Stewed Pork Ribs with Potatoes
1.
Soak the ribs in water to remove the blood, and pass in water twice.
2.
Soak tea tree mushrooms in warm water for 30 minutes in advance (dried tea tree mushrooms have a strong taste, wash them several times, soak them appropriately to remove some of the flavor), then wash off the roots and cut into small sections.
3.
Roll the potatoes until they are cut into pieces, soak them to remove the starch.
4.
Pork ribs in a pan under cold water, boil for 2 minutes, skim any foam.
5.
The blanched ribs are washed with running water to clean the foam.
6.
Heat olive oil in a pot, wrap with ginger garlic slices and pepper star anise, add the ribs and stir fry until the ribs are discolored and the edges are slightly browned.
7.
Pour the cooking wine and stir well.
8.
Add dark soy sauce, light soy sauce, chili sauce, sugar, and stir fry until the ribs are colored.
9.
, Add water until the ribs are just over, after the high heat is boiled, turn to medium heat and simmer for 20 minutes
10.
Add potatoes and tea tree mushrooms and boil
11.
Continue to simmer on medium heat for 15-20 minutes
12.
Open the lid and turn to high heat to collect the thick soup
13.
Add a little chicken essence and salt to taste
Tips:
1. When pork ribs and other meats are blanched, they should be boiled under cold water so that the blood inside can be blanched.

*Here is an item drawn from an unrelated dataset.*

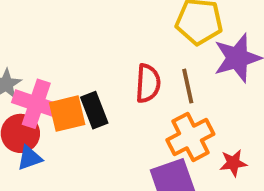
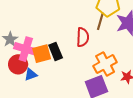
brown line: (188, 86) -> (100, 21), moved, turned 30
blue triangle: (29, 158) -> (31, 75), moved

2. Dried tea tree mushrooms have a strong taste. Wash them several times and soak them properly to remove some of the taste.
3. It is best to fry the ribs until the surface is slightly charred and then add water to stew, so that the stewed ribs are more fragrant.
4. The ribs should be simmered for 20-25 minutes before adding the side dishes (such as potatoes), otherwise the side dishes will become too soft.
5. The dark soy sauce, light soy sauce and chili sauce added before are already relatively salty, and the final chicken essence and salt are added less according to your own taste. Stewed meats are best seasoned with salt before they are out of the pot.